Whenever a VRRP instance transitions from backup to master state, it will send ARP broadcasts for each VIP (including any virtual_ipaddress_excluded). By default keepalived will send 5 GARP messages for each VIP, and then 5 seconds later send a second set of 5 for each VIP; this is probably overkill nowadays with modern switches. The parameters that control the sending of garp messages are the global: vrrp_garp_master_repeat vrrp_garp_master_delay vrrp_garp_lower_prio_repeat vrrp_garp_lower_prio_delay vrrp_garp_master_refresh vrrp_garp_master_refresh_repeat vrrp_garp_interval vrrp_gna_interval

and the corresponding keywords per VRRP instance without "vrrp_" at the beginning.

There is also the global keyword vrrp_min_garp that makes keepalived send just one GARP for each VIP after transition to master state, with no further GARPs 5 seconds later. vrrp_garp_extra_if can also be read about in keepalived.conf(5) man page. And there are also garp_groups.
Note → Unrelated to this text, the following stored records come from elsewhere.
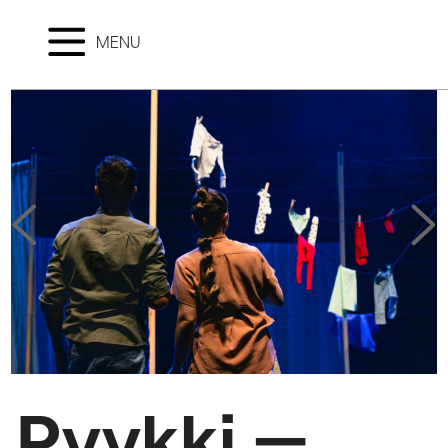
MENU
Pyykki –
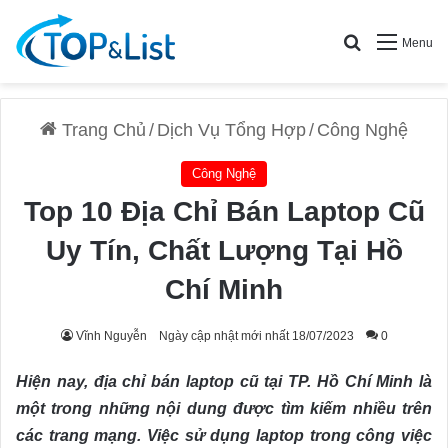
Search for
Menu
Trang Chủ
/
Dịch Vụ Tổng Hợp
/
Công Nghệ
Công Nghệ
Top 10 Địa Chỉ Bán Laptop Cũ
Uy Tín, Chất Lượng Tại Hồ
Chí Minh
Vĩnh Nguyễn
Ngày cập nhật mới nhất 18/07/2023
0
Hiện nay, địa chỉ bán laptop cũ tại TP. Hồ Chí Minh là
một trong những nội dung được tìm kiếm nhiều trên
các trang mạng. Việc sử dụng laptop trong công việc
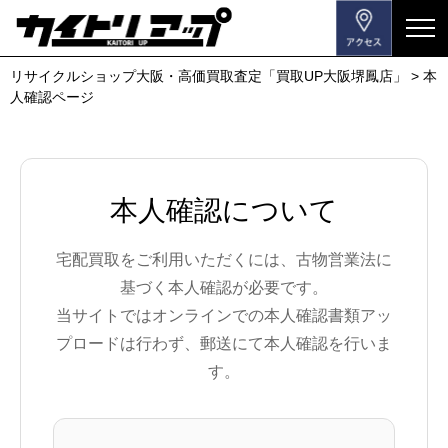
メ
ニ
リサイクルショップ大阪・高価買取査定「買取UP大阪堺鳳店」
>
本
ュ
人確認ページ
ー
を
開
閉
本人確認について
す
る
宅配買取をご利用いただくには、古物営業法に
基づく本人確認が必要です。
当サイトではオンラインでの本人確認書類アッ
プロードは行わず、郵送にて本人確認を行いま
す。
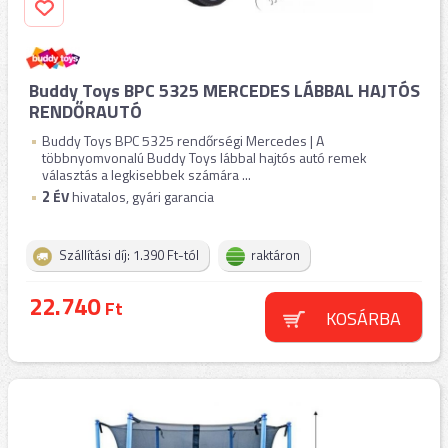
Buddy Toys BPC 5325 MERCEDES LÁBBAL HAJTÓS
RENDŐRAUTÓ
Buddy Toys BPC 5325 rendőrségi Mercedes | A
többnyomvonalú Buddy Toys lábbal hajtós autó remek
választás a legkisebbek számára ...
2
ÉV
hivatalos, gyári garancia
Szállítási díj: 1.390 Ft-tól
raktáron
22.740
Ft
KOSÁRBA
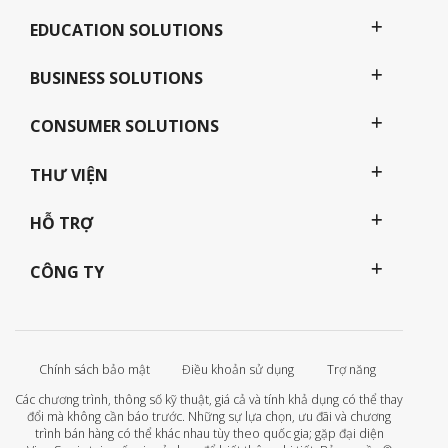
EDUCATION SOLUTIONS
BUSINESS SOLUTIONS
CONSUMER SOLUTIONS
THƯ VIỆN
HỖ TRỢ
CÔNG TY
Chính sách bảo mật
Điều khoản sử dụng
Trợ năng
Các chương trình, thông số kỹ thuật, giá cả và tính khả dụng có thể thay
đổi mà không cần báo trước. Những sự lựa chọn, ưu đãi và chương
trình bán hàng có thể khác nhau tùy theo quốc gia; gặp đại diện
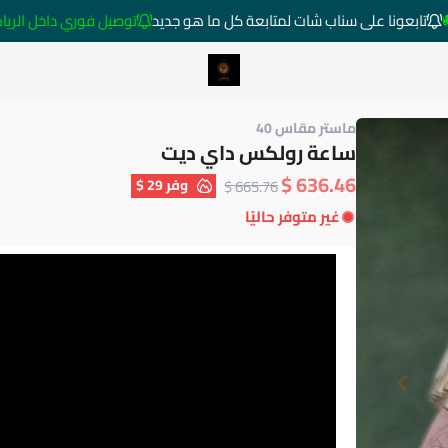
تابعونا على سناب شات لمتابعة كل ما هو جديد
توصيل فوري داخل الرياض خارج ا
متجر ساعات رومانس
ماستر مقاس 40
ساعة رولكس داي ديت
636.46 $
وفر
29 $
665.76 $
غير متوفر حاليًا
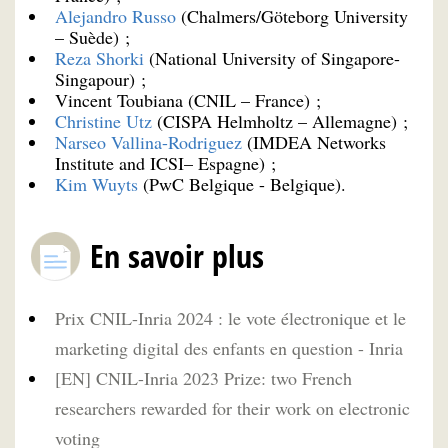
Alejandro Russo
(Chalmers/Göteborg University
– Suède) ;
Reza Shorki
(National University of Singapore-
Singapour) ;
Vincent Toubiana (CNIL – France) ;
Christine Utz
(CISPA Helmholtz – Allemagne) ;
Narseo Vallina-Rodriguez
(IMDEA Networks
Institute and ICSI– Espagne) ;
Kim Wuyts
(PwC Belgique - Belgique).
En savoir plus
Prix CNIL-Inria 2024 : le vote électronique et le
marketing digital des enfants en question - Inria
[EN] CNIL-Inria 2023 Prize: two French
researchers rewarded for their work on electronic
voting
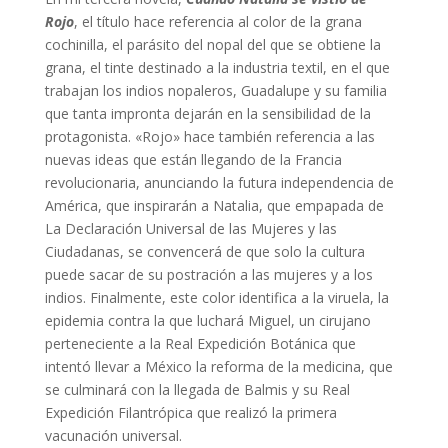
Rojo
, el título hace referencia al color de la grana
cochinilla, el parásito del nopal del que se obtiene la
grana, el tinte destinado a la industria textil, en el que
trabajan los indios nopaleros, Guadalupe y su familia
que tanta impronta dejarán en la sensibilidad de la
protagonista. «Rojo» hace también referencia a las
nuevas ideas que están llegando de la Francia
revolucionaria, anunciando la futura independencia de
América, que inspirarán a Natalia, que empapada de
La Declaración Universal de las Mujeres y las
Ciudadanas, se convencerá de que solo la cultura
puede sacar de su postración a las mujeres y a los
indios. Finalmente, este color identifica a la viruela, la
epidemia contra la que luchará Miguel, un cirujano
perteneciente a la Real Expedición Botánica que
intentó llevar a México la reforma de la medicina, que
se culminará con la llegada de Balmis y su Real
Expedición Filantrópica que realizó la primera
vacunación universal.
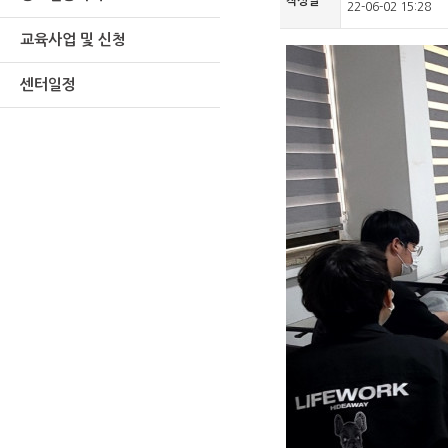
작성일
22-06-02 15:28
교육사업 및 신청
센터일정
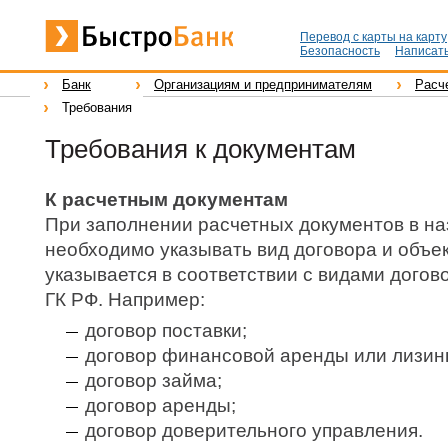
Перевод с карты на карту
Безопасность
Написать
Банк
Организациям и предпринимателям
Расч
Требования
Требования к документам
К расчетным документам
При заполнении расчетных документов в н
необходимо указывать вид договора и объек
указывается в соответствии с видами дого
ГК РФ. Например:
договор поставки;
договор финансовой аренды или лизинг
договор займа;
договор аренды;
договор доверительного управления.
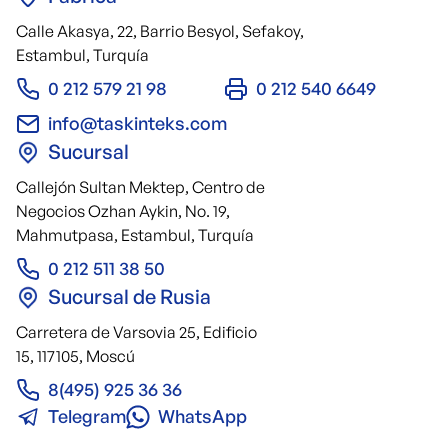
Calle Akasya, 22, Barrio Besyol, Sefakoy,
Estambul, Turquía
0 212 579 21 98
0 212 540 6649
info@taskinteks.com
Sucursal
Callejón Sultan Mektep, Centro de
Negocios Ozhan Aykin, No. 19,
Mahmutpasa, Estambul, Turquía
0 212 511 38 50
Sucursal de Rusia
Carretera de Varsovia 25, Edificio
15, 117105, Moscú
8(495) 925 36 36
Telegram
WhatsApp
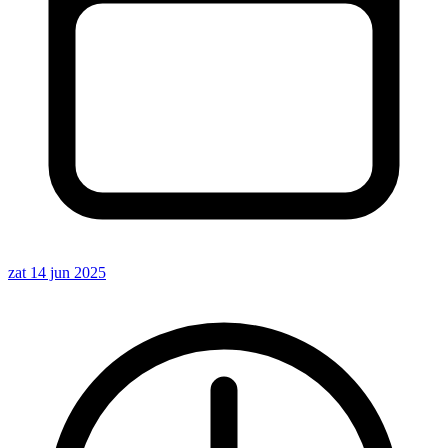
zat 14 jun 2025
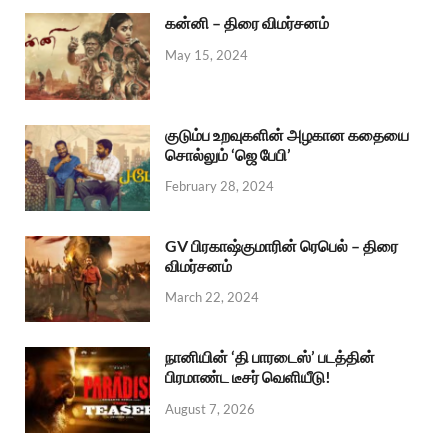
கன்னி – திரை விமர்சனம்
May 15, 2024
குடும்ப உறவுகளின் அழகான கதையை
சொல்லும் ‘ஜெ பேபி’
February 28, 2024
GV பிரகாஷ்குமாரின் ரெபெல் – திரை
விமர்சனம்
March 22, 2024
நானியின் ‘தி பாரடைஸ்’ படத்தின்
பிரமாண்ட டீசர் வெளியீடு!
August 7, 2026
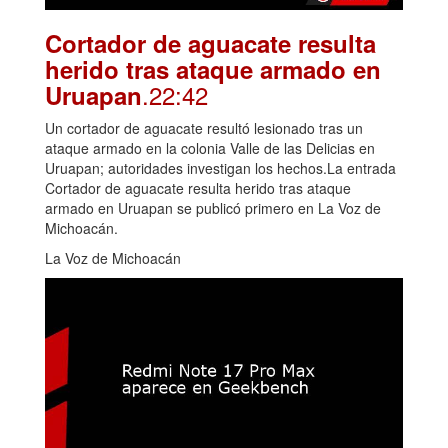
Cortador de aguacate resulta
herido tras ataque armado en
.22:42
Uruapan
Un cortador de aguacate resultó lesionado tras un
ataque armado en la colonia Valle de las Delicias en
Uruapan; autoridades investigan los hechos.La entrada
Cortador de aguacate resulta herido tras ataque
armado en Uruapan se publicó primero en La Voz de
Michoacán.
La Voz de Michoacán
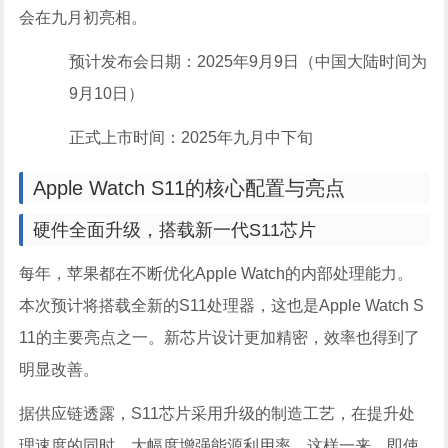
会在九月初亮相。
预计发布会日期：2025年9月9日（中国大陆时间为
9月10日）
正式上市时间：2025年九月中下旬
Apple Watch S11的核心配置与亮点
硬件全面升级，搭载新一代S11芯片
每年，苹果都在不断优化Apple Watch的内部处理能力。
本次预计将搭载全新的S11处理器，这也是Apple Watch S
11的主要亮点之一。新芯片设计更加精密，效率也得到了
明显改善。
据供应链透露，S11芯片采用升级的制造工艺，在提升处
理速度的同时，大幅度增强能源利用率。这样一来，即使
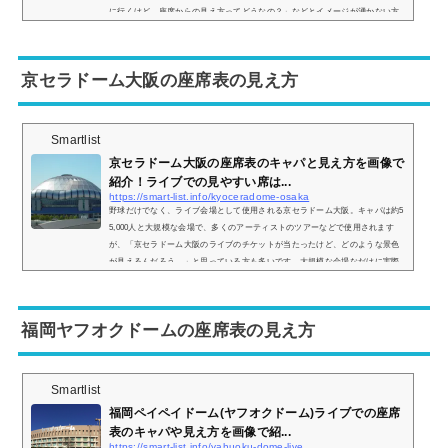
に行くけど、座席からの見え方ってどうなの？」などとイメージが湧かない方
も多いと思います。そこで、東京ドームの座席表の画像や座席からの眺めを実
際の画像付きでご紹介し、見やすい席はどこなのかについてもまとめてみまし
た。東京ドームのライブでの座席表とキャパは？東京ドームのライブ時の座席
京セラドーム大阪の座席表の見え方
表の...
Smartlist
京セラドーム大阪の座席表のキャパと見え方を画像で
紹介！ライブでの見やすい席は...
https://smart-list.info/kyoceradome-osaka
野球だけでなく、ライブ会場として使用される京セラドーム大阪。キャパは約5
5,000人と大規模な会場で、多くのアーティストのツアーなどで使用されます
が、「京セラドーム大阪のライブのチケットが当たったけど、どのような景色
が見えるんだろう…」と思っている方も多いです。大規模な会場なだけに実際
はどのような見え方をするのか、画像とともに座席表と併せてご紹介していき
ます！京セラドーム大阪の座席表とキャパは？京セラドーム大阪の座席表は以
下の通りとなります。引用：京セラドーム大阪公式HPちなみに京セラドーム大
福岡ヤフオクドームの座席表の見え方
阪の公式...
Smartlist
福岡ペイペイドーム(ヤフオクドーム)ライブでの座席
表のキャパや見え方を画像で紹...
https://smart-list.info/yahuoku-dome-live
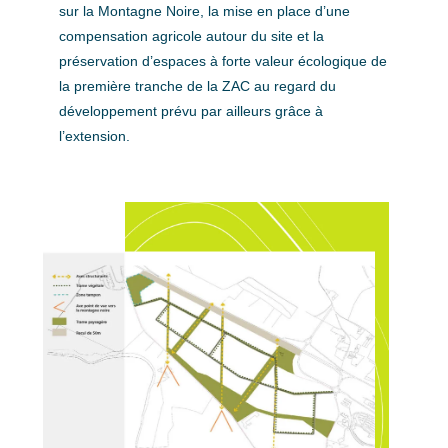
sur la Montagne Noire, la mise en place d’une
compensation agricole autour du site et la
préservation d’espaces à forte valeur écologique de
la première tranche de la ZAC au regard du
développement prévu par ailleurs grâce à
l’extension.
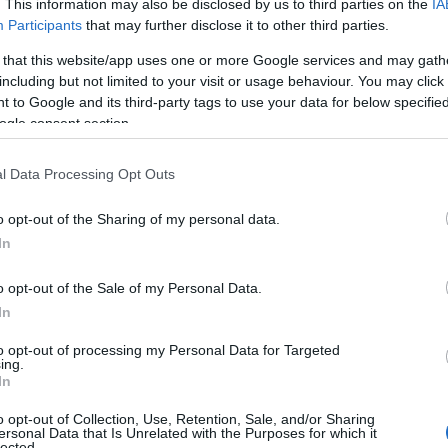
. This information may also be disclosed by us to third parties on the
IA
Participants
that may further disclose it to other third parties.
 that this website/app uses one or more Google services and may gath
including but not limited to your visit or usage behaviour. You may click 
 to Google and its third-party tags to use your data for below specifi
ogle consent section.
l Data Processing Opt Outs
o opt-out of the Sharing of my personal data.
In
boliczny początek - pierwszy model
cie Jaguar naprawdę opracował całą
o opt-out of the Sale of my Personal Data.
u, choć mowa tutaj tylko o czterech
In
to opt-out of processing my Personal Data for Targeted
ing.
In
eszcze odległą rzeczą. Jaguar
o opt-out of Collection, Use, Retention, Sale, and/or Sharing
adebiutować jesienią, a na drogi
ersonal Data that Is Unrelated with the Purposes for which it
lected.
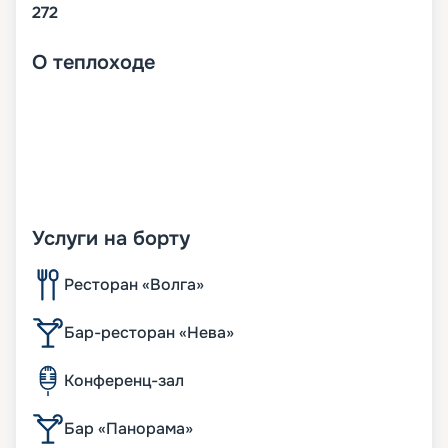
272
О
теплоходе
Услуги на борту
Ресторан «Волга»
Бар-ресторан «Нева»
Конференц-зал
Бар «Панорама»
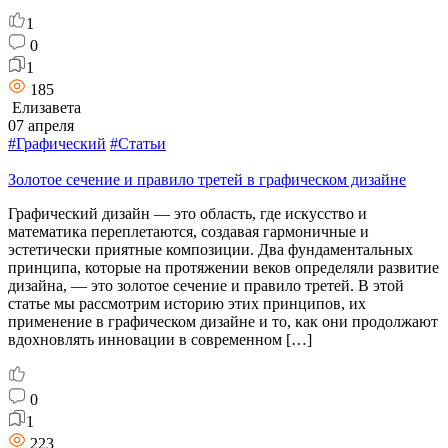
1
0
1
185
Елизавета
07 апреля
#Графический
#Статьи
Золотое сечение и правило третей в графическом дизайне
Графический дизайн — это область, где искусство и
математика переплетаются, создавая гармоничные и
эстетически приятные композиции. Два фундаментальных
принципа, которые на протяжении веков определяли развитие
дизайна, — это золотое сечение и правило третей. В этой
статье мы рассмотрим историю этих принципов, их
применение в графическом дизайне и то, как они продолжают
вдохновлять инновации в современном […]
0
1
223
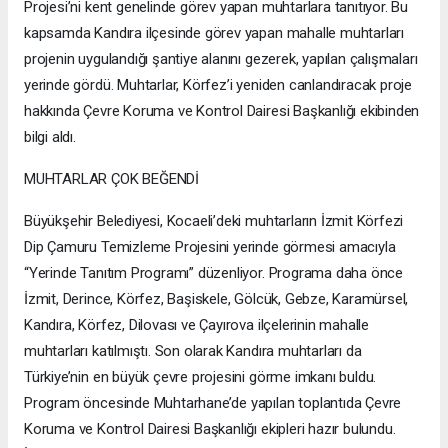
Projesi’ni kent genelinde görev yapan muhtarlara tanıtıyor. Bu
kapsamda Kandıra ilçesinde görev yapan mahalle muhtarları
projenin uygulandığı şantiye alanını gezerek, yapılan çalışmaları
yerinde gördü. Muhtarlar, Körfez’i yeniden canlandıracak proje
hakkında Çevre Koruma ve Kontrol Dairesi Başkanlığı ekibinden
bilgi aldı.
MUHTARLAR ÇOK BEĞENDİ
Büyükşehir Belediyesi, Kocaeli’deki muhtarların İzmit Körfezi
Dip Çamuru Temizleme Projesini yerinde görmesi amacıyla
“Yerinde Tanıtım Programı” düzenliyor. Programa daha önce
İzmit, Derince, Körfez, Başiskele, Gölcük, Gebze, Karamürsel,
Kandıra, Körfez, Dilovası ve Çayırova ilçelerinin mahalle
muhtarları katılmıştı. Son olarak Kandıra muhtarları da
Türkiye’nin en büyük çevre projesini görme imkanı buldu.
Program öncesinde Muhtarhane’de yapılan toplantıda Çevre
Koruma ve Kontrol Dairesi Başkanlığı ekipleri hazır bulundu.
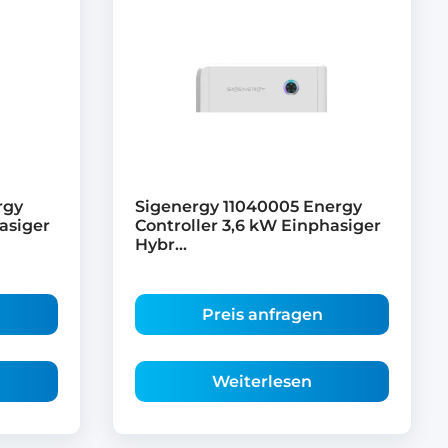
rgy
Sigenergy 11040005 Energy
asiger
Controller 3,6 kW Einphasiger
Hybr...
Preis anfragen
Weiterlesen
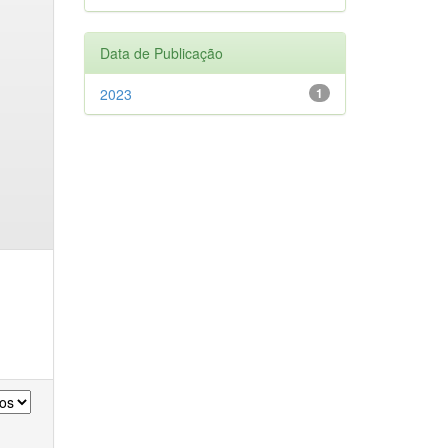
Data de Publicação
2023
1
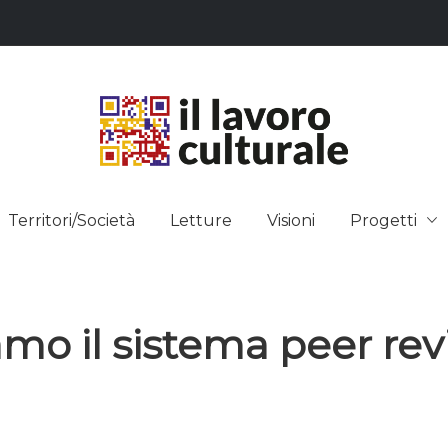
L LAVO
STRE DEI SAPERI, AFFACCIARSI 
Territori/Società
Letture
Visioni
Progetti
ULTUR
amo il sistema peer re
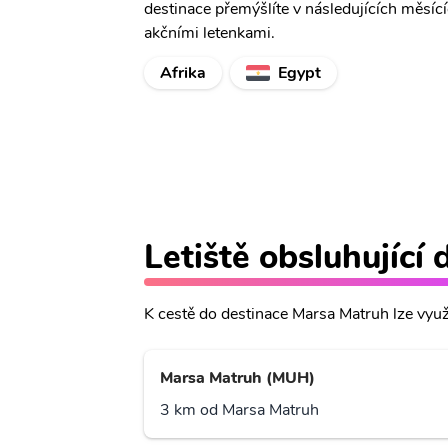
destinace přemýšlíte v následujících měsíc
akčními letenkami.
Afrika
Egypt
Letiště obsluhující
K cestě do destinace Marsa Matruh lze využít
Marsa Matruh (MUH)
3 km od Marsa Matruh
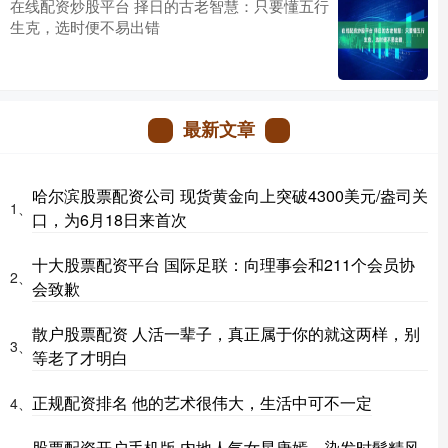
在线配资炒股平台 择日的古老智慧：只要懂五行
生克，选时便不易出错
最新文章
哈尔滨股票配资公司 现货黄金向上突破4300美元/盎司关
1、
口，为6月18日来首次
十大股票配资平台 国际足联：向理事会和211个会员协
2、
会致歉
散户股票配资 人活一辈子，真正属于你的就这两样，别
3、
等老了才明白
正规配资排名 他的艺术很伟大，生活中可不一定
4、
股票配资开户手机版 内地人气女星唐嫣，染发时髦精风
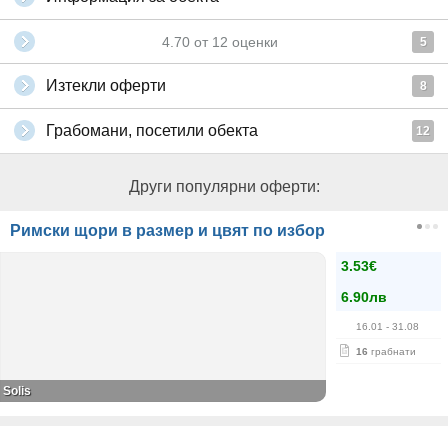
4.70
от
12
оценки
5
Изтекли оферти
8
Грабомани, посетили обекта
12
Други популярни оферти:
Римски щори в размер и цвят по избор
3.53€
6.90лв
16.01
- 31.08
16
грабнати
Solis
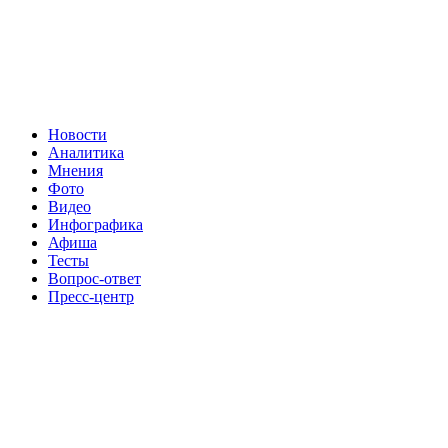
Новости
Аналитика
Мнения
Фото
Видео
Инфографика
Афиша
Тесты
Вопрос-ответ
Пресс-центр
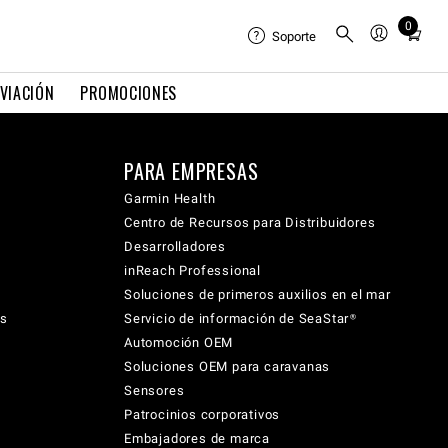
0
Total
Soporte
items
in
VIACIÓN
PROMOCIONES
cart:
0
PARA EMPRESAS
Garmin Health
Centro de Recursos para Distribuidores
Desarrolladores
inReach Professional
Soluciones de primeros auxilios en el mar
cs
Servicio de información de SeaStar®
Automoción OEM
Soluciones OEM para caravanas
Sensores
Patrocinios corporativos
Embajadores de marca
heheii commented 3 weeks ago

Hi @pqarmitage - We have resolved the issue ourselves. Thanks very much for your inputs in understanding how keepalived works.

We want to know if we can use a virtual-mac-address when the device fails-over like in routers (vrrp) the standby device doesn't change need to send it mac-address in a arp broadcast? The reason is every time we failover the system doesn't process traffic for 20-30 mins (intermittent) and then starts processing and we think the device B becomes master and it will update is mac address to connected switches. Anytime there is a state change the VRRP does its job of ARP broadcast in order for its neighbours to know that it owns the list of IPs.

Why is the service occasionally unavailable for 20-30 minutes after a failover? Is the update of ARP table slow due to the shortage of server resources? I also encountered a similar problem, looking forward to your reply

pqarmitage commented 3 weeks ago

In normal operation the service should be restored within a small number of seconds, although it depends on you configuration. When a VRRP instance takes over as master, it send gratuitous ARP messages for the VIPs, and so ARP entries should be updated; I think inactive ARP entries time out in 5 minutes, so that shouldn't be the cause.

Without being able to see what is happening on your systems, what your configurations are, and what network traffic there is, it is clearly impossible for us to diagnose what is happening on your network. I suggest you inspect the keepalived logs, capture network traffic following a failover and look at where relevant packets are going and where, if anywhere they are dropped, look at ARP caches, and identify what is happening and what is not happening. All that keepalived does in respect of VRRP is add and remove IP addresses, and send ARP updates.